How Unravel helps select the number of partitions and container sizes for best performance, e.g., increasing the number of partitions and reducing per-container memory resources.

example2

A Scala-based application which generates its input and applies multiple transformations to the generated data.

How Unravel helps select the container sizes for best performance, in other words, reducing per-container memory resources.

example3

A Scala program containing a SparkSQL query. The program runs TPC-H Query #9 on a 10GB database.

How Unravel helps select the number of executors for best performance when dynamic allocation is disabled. For example, increasing the number of executors.

example4

A Scala-based application. This application generates its input and applies multiple transformations to the generated data.

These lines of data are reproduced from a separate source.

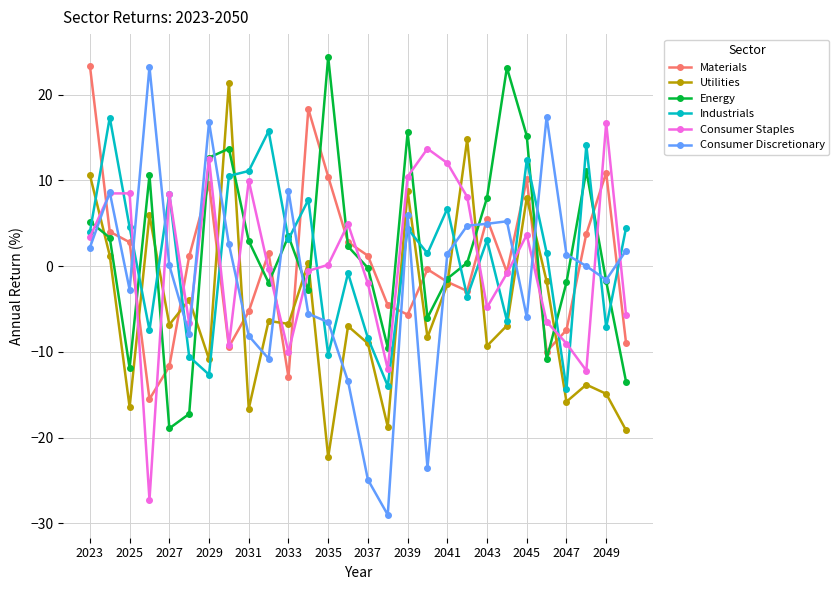

How many values in the Energy series exceed 2?

14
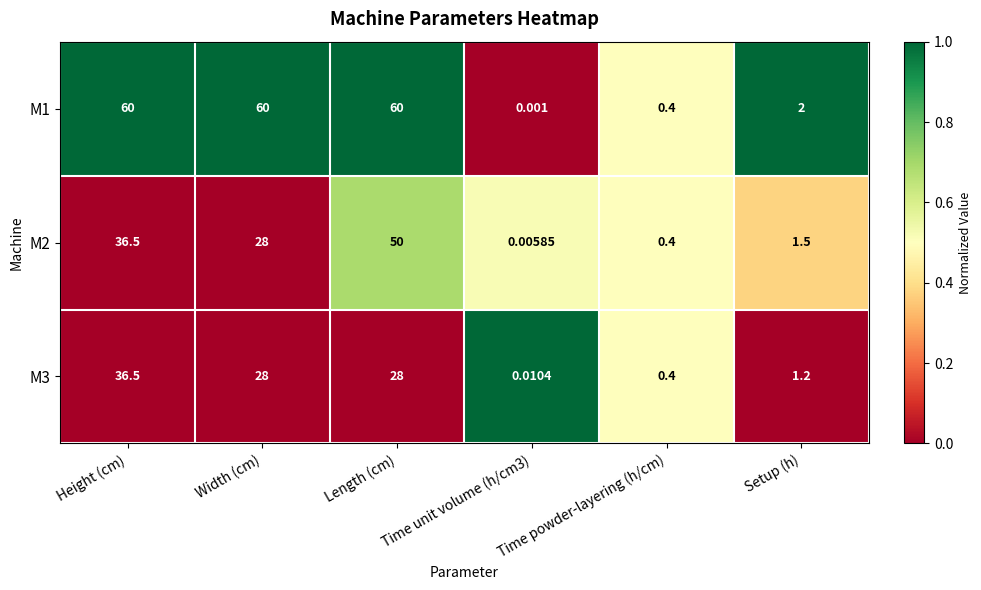

Which series has the widest spread of values?

M1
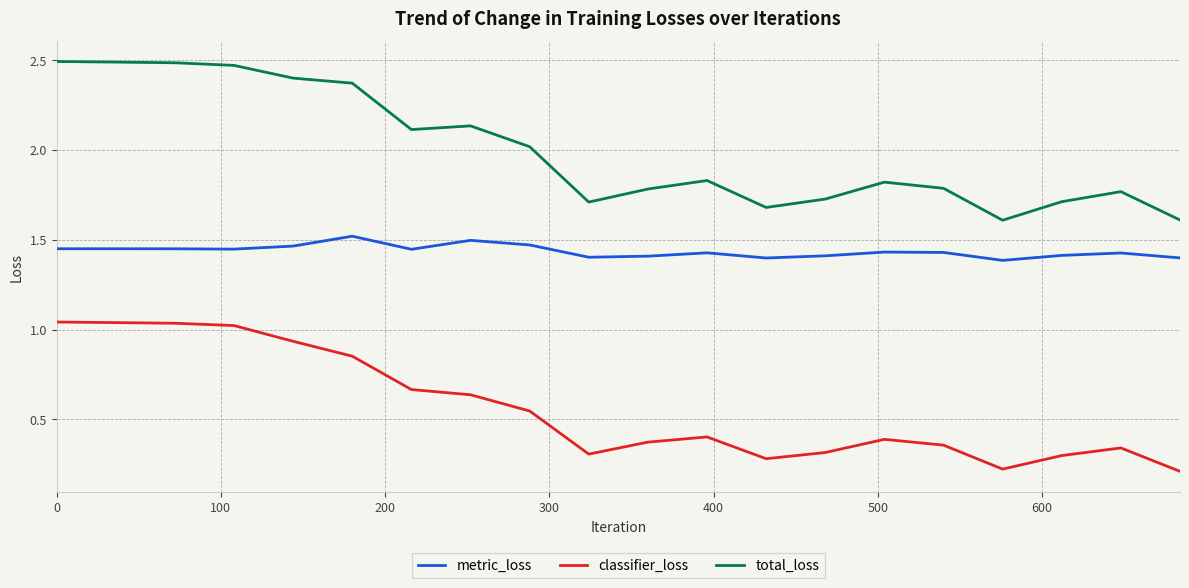

True or false: classifier_loss and total_loss intersect in this chart.

False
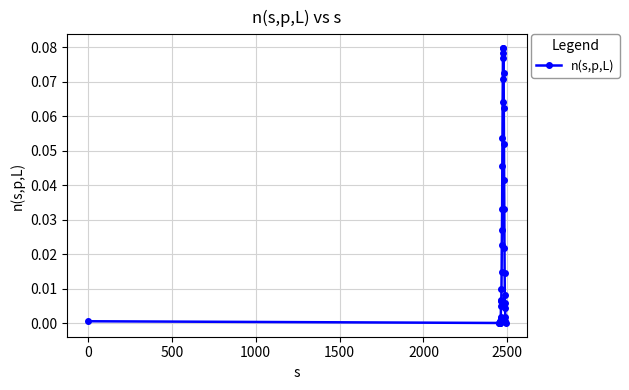

What is the sum of all values?

1.0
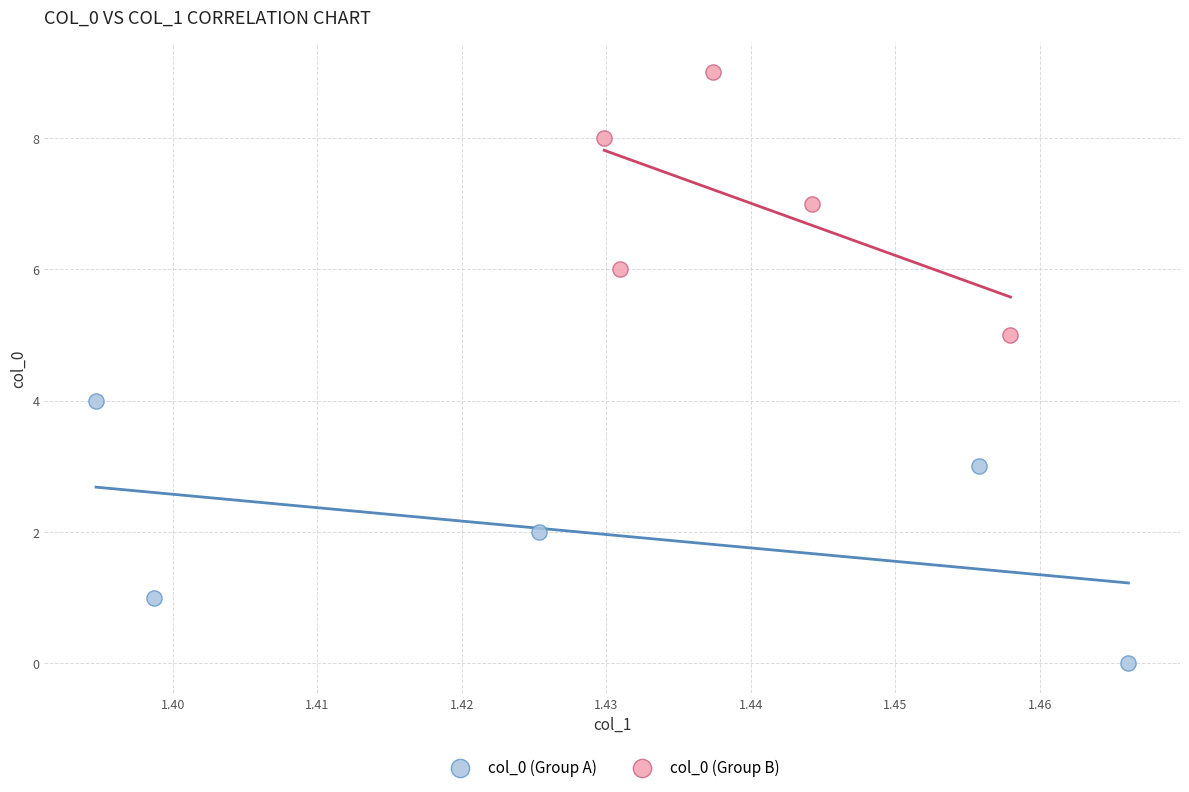

Which series contains the highest Y value?

col_0 (Group B)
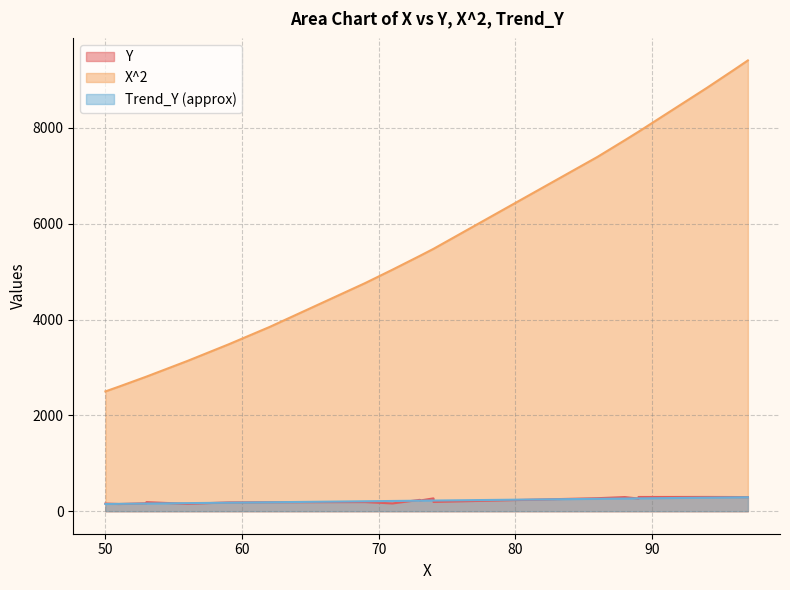

Which series has the largest range (max minus min)?

X^2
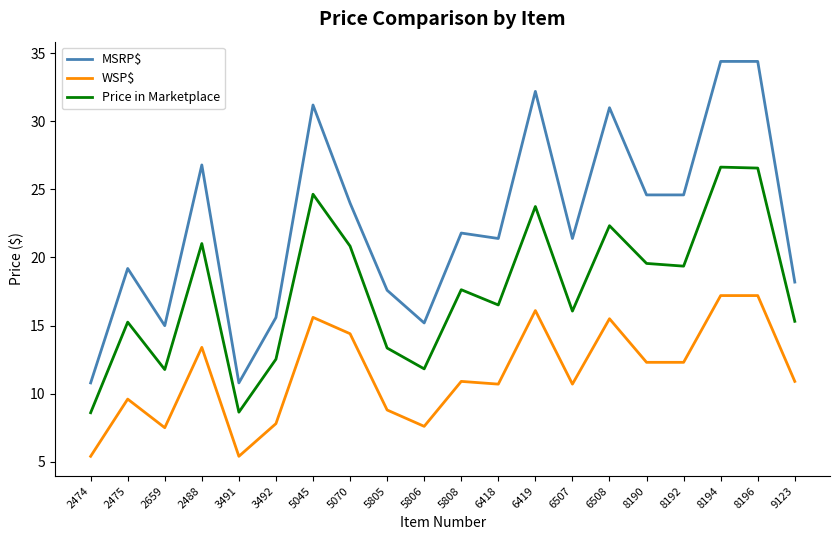

What is the difference between the maximum and minimum values in the WSP$ series?

11.8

How Unravel helps to root-cause a failed application. For example, failure-related insights and Error View when the application runs out of memory.

example5

A Scala-based application. The application runs on an input of 2GB and applies multiple join and co-group transformations on the input data. Certain RDDs are evaluated multiple times.

Pre-requirement: Add the property com.unraveldata.spark.events.enableCaching=true to unravel.properties file to enable caching.

This property is disabled by default as it consumes additional heap from the memory allocation of the Spark worker daemon. Enable it only if caching related insights are considered for tuning performance of Spark applications.

Unravel’s insights for caching by showing the caching opportunities within the application, i.e., where in the program to use persist() to cache the corresponding RDD.

In this example, dynamic allocation is disabled.

Benchmarks for 2.0.x

Example

Demonstrates

example1

see example1 in Benchmarks for Spark 1.6.x

example2

A Scala-based application which generates its input and applies multiple transformations to the generated data including the coalesce transformation which reduces the level of parallelism to a suboptimal value.

How Unravel helps select the number of partitions and container sizes for best performance of a Spark application. For example, by increasing the number of partitions.

example3 - example5

see example3 - example5 in Benchmarks for Spark 1.6.x

example6

A Scala-based Spark application which generates its input and applies multiple transformations to the generated data.

How Unravel helps select the container sizes for best performance of a Spark application, e.g., reducing the memory requirements per executor.